A requirement for a twin-engined light utility transport was issued by the Chinese government in November 1974. The Y-11 was proposed in April 1974, and the design was begun in January 1975. Design of the Y-11, under Xiong Wenjie, was completed at Harbin in June 1975 and prototype construction started immediately. The static test article completed its test cycle on 19 December 1975 and the first flight of the prototype followed soon after on 30 December 1975. Production started on 3 April 1977 with at least fifty aircraft known to have been built before production stopped in favour of the Harbin Y-12.

==Variants==
- Y-11 : Twin-engined STOL utility transport aircraft, designed for agriculture and geological survey.
- Y-11B : (I) is Fitted with advanced avionics and powered by 350 hp Teledyne -Continental TSIO-550-B air-cooled flat six piston engines. Type (II) was canceled.

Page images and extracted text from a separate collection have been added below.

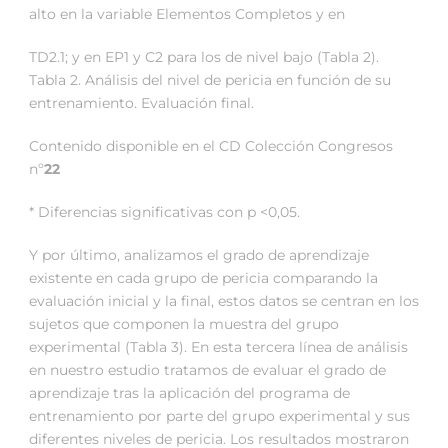
alto en la variable Elementos Completos y en
TD2.1; y en EP1 y C2 para los de nivel bajo (Tabla 2).
Tabla 2. Análisis del nivel de pericia en función de su
entrenamiento. Evaluación final.
Contenido disponible en el CD Colección Congresos
nº
22
* Diferencias significativas con p <0,05.
Y por último, analizamos el grado de aprendizaje
existente en cada grupo de pericia comparando la
evaluación inicial y la final, estos datos se centran en los
sujetos que componen la muestra del grupo
experimental (Tabla 3). En esta tercera línea de análisis
en nuestro estudio tratamos de evaluar el grado de
aprendizaje tras la aplicación del programa de
entrenamiento por parte del grupo experimental y sus
diferentes niveles de pericia. Los resultados mostraron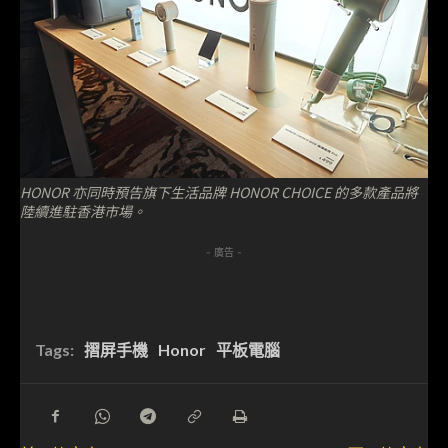
HONOR 亦同時預告旗下生活品牌 HONOR CHOICE 的多款產品將
陸續進駐香港市場。
- 廣告 -
Tags:
摺屏手機
Honor
平板電腦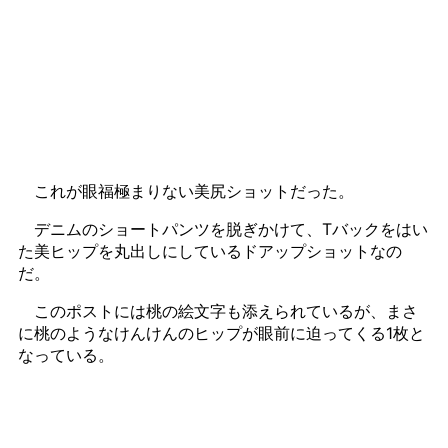
これが眼福極まりない美尻ショットだった。
デニムのショートパンツを脱ぎかけて、Tバックをはい
た美ヒップを丸出しにしているドアップショットなの
だ。
このポストには桃の絵文字も添えられているが、まさ
に桃のようなけんけんのヒップが眼前に迫ってくる1枚と
なっている。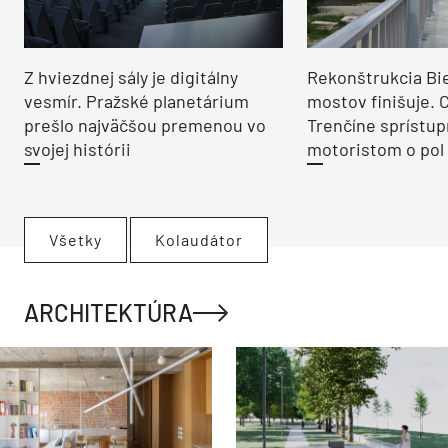
Z hviezdnej sály je digitálny
Rekonštrukcia Bi
vesmír. Pražské planetárium
mostov finišuje. 
prešlo najväčšou premenou vo
Trenčíne sprístup
svojej histórii
motoristom o pol 
Všetky
Kolaudátor
ARCHITEKTÚRA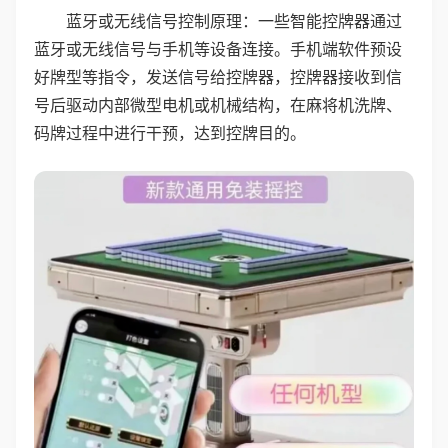
蓝牙或无线信号控制原理：一些智能控牌器通过
蓝牙或无线信号与手机等设备连接。手机端软件预设
好牌型等指令，发送信号给控牌器，控牌器接收到信
号后驱动内部微型电机或机械结构，在麻将机洗牌、
码牌过程中进行干预，达到控牌目的。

Later, the only flyable one was used for geological survey.
- Y-11 agricultural aircraft : Fitted with a hopper or tank in the cabin on the centre of gravity, dispensing chemicals through a dust spreader, spraybars or atomisers on the wing trailing edges.
- Y-11 Geological Survey aircraft : At least one aircraft fitted with a large toroidal sensor on the port wing-tip and a cigar shaped sensor on the starboard wing-tip.
- Y-11T : The initial designation of the Prototype Harbin Y-12, a redesigned plane fitted with Pratt & Whitney PT6A-11 turboprop engines driving three-bladed Hartzell HC-B3TN-3B propellers.

==Operators==
- CHN
- China Flying-Dragon Special Aviation Corp.

===Former Operators===
- CHN
- CAAC Airlines operated 41 Harbin Y-11 from 1976 to 1988.

==Incidents And Accidents==
- On June 19, 1999, a Harbin Y-11 operated by Xinjiang General Aviation crash-landed after it struck power cables during a crop spraying mission.